▶ **Passage extrait**:
%%

De nouveau, sur fond de crise sociale aiguë, les couloirs de la présidence s’animent, des groupes divers se mobilisent dans une course feutrée pour la

formation d’un nouveau gouvernement. Les réformateurs sont fortement critiqués pour avoir contribué à accélérer la décomposition. Nos jours sont comptés... A la fin du mois de juillet 1988, nous prenons position, dans un long document adressé au président, pour la mise en place d’un programme systématique et public de réformes institutionnelles, économiques et sociales, pour le changement de la Constitution, et annonçons la fin de notre mission.

Au milieu du mois d’août, on nous demande, paradoxalement, de proposer ce programme à ceux-là mêmes qui ont justement empêché tout changement significatif. C’est le remake du discours de 1987. Le président tergiverse de nouveau. L’acrimonie est vive, de part et d’autre. Sans concession mais sans conviction, nous expédions les affaires courantes, tandis qu’ailleurs les grandes manœuvres se préparent dans le secret total.

%%

▶ **Fiches de données**:
%%

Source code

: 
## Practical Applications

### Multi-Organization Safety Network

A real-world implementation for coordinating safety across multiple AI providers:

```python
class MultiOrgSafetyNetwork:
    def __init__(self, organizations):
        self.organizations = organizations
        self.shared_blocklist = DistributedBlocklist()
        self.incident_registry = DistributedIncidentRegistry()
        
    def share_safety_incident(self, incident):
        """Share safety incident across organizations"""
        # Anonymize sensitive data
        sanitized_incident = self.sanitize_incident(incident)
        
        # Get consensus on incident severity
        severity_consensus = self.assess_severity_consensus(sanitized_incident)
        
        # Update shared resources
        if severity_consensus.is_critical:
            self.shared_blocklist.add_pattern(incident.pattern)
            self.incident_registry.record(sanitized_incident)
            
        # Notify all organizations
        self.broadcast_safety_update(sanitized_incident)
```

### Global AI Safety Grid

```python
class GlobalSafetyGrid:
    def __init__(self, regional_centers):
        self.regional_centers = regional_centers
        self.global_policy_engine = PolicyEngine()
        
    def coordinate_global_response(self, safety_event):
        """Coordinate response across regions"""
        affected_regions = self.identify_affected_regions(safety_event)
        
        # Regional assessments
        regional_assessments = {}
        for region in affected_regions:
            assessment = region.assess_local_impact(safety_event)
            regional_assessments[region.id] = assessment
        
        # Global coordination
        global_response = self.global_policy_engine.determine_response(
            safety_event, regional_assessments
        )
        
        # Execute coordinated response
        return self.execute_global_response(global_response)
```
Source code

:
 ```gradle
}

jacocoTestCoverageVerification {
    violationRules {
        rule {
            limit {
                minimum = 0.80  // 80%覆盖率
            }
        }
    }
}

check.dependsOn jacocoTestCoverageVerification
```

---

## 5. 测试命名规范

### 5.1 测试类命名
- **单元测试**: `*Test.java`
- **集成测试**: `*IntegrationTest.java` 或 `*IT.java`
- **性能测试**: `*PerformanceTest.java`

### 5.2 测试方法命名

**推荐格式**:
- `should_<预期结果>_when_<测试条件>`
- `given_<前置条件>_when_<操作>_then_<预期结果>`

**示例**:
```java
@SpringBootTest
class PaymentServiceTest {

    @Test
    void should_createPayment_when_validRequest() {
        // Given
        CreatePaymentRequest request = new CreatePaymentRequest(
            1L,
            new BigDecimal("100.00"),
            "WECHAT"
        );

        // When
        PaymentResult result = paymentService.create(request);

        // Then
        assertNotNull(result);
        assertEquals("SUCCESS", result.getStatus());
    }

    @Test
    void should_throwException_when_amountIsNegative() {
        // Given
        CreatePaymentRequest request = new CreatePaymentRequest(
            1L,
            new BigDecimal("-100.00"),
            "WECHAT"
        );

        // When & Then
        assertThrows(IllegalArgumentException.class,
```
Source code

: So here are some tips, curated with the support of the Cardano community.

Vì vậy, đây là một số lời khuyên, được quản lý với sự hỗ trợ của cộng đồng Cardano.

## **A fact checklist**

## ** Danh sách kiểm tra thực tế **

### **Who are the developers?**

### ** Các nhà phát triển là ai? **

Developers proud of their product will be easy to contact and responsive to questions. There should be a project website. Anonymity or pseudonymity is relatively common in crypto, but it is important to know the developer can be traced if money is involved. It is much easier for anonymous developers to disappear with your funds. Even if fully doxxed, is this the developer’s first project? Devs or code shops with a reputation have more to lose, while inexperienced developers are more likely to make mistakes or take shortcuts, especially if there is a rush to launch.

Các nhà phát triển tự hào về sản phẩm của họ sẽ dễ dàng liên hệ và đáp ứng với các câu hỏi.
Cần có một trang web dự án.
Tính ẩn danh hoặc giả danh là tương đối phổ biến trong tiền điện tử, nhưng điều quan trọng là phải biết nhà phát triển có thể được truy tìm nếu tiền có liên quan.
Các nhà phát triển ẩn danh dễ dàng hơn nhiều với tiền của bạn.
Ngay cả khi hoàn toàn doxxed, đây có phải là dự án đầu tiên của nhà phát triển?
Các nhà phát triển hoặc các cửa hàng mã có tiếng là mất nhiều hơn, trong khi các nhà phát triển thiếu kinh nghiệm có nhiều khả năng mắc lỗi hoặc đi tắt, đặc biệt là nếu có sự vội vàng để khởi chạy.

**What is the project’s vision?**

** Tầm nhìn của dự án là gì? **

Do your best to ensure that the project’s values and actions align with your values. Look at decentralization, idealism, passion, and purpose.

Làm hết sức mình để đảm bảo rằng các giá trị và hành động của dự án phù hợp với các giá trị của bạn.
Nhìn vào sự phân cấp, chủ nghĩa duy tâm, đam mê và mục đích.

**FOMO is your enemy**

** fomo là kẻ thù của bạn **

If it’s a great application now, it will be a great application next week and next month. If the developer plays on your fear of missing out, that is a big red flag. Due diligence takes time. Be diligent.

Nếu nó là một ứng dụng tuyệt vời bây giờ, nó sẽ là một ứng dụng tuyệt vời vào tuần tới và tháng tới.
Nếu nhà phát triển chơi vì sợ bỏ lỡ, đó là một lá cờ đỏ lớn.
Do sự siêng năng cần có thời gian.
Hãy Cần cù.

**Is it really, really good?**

%%

▶ **Consigne de travail A**: Dans le récit sur la mission des réformateurs, reproduisez sans modification le passage allant de « De nouveau, sur » jusqu'à « de notre mission. ».
▶ **Consigne de travail B**: Rédigez la suite du récit sur la mission des réformateurs en partant de sa dernière phrase.

▶ **Réponse attendue A**:
De nouveau, sur fond de crise sociale aiguë, les couloirs de la présidence s’animent, des groupes divers se mobilisent dans une course feutrée pour la

formation d’un nouveau gouvernement. Les réformateurs sont fortement critiqués pour avoir contribué à accélérer la décomposition. Nos jours sont comptés... A la fin du mois de juillet 1988, nous prenons position, dans un long document adressé au président, pour la mise en place d’un programme systématique et public de réformes institutionnelles, économiques et sociales, pour le changement de la Constitution, et annonçons la fin de notre mission.

▶ **Réponse attendue B**:
L’indécision et la division règnent au sommet de l’État lorsque éclatent les événements d’octobre 1988. Le 5 octobre, nous suivons, de nos bureaux, l’évolution des manifestations ; heureux qu’enfin les symboles de l’État soient partout la cible principale des mots d’ordre, inquiets toutefois d’apprendre que des bandes de jeunes se livrent au pillage, curieux de constater la passivité de la police.

Le 6 octobre, une cellule de crise s’installe à la présidence. Outre le cabinet du président et les responsables de l’armée, y participent des personnages non attendus, alors que d’autres en sont exclus (cinq en l’occurrence). Les réformateurs sont officiellement interdits d’accès.

L’état d’urgence est proclamé, l’armée prend la situation en main, déchaînant une sanglante répression. En l’espace de trois ou quatre jours, le choc aura été profond. Le FLN et Chadli Bendjedid ont partout été les cibles privilégiées des manifestations.

Dès le 7 octobre, les mouvements sont encadrés par les mosquées. Les futurs chefs du FIS, Abbassi Madani et Ali Benhadj, apparaissent dans les rassemblements, appellent à des démonstrations pacifiques et proposent leur médiation aux autorités pour limiter l’effusion de sang.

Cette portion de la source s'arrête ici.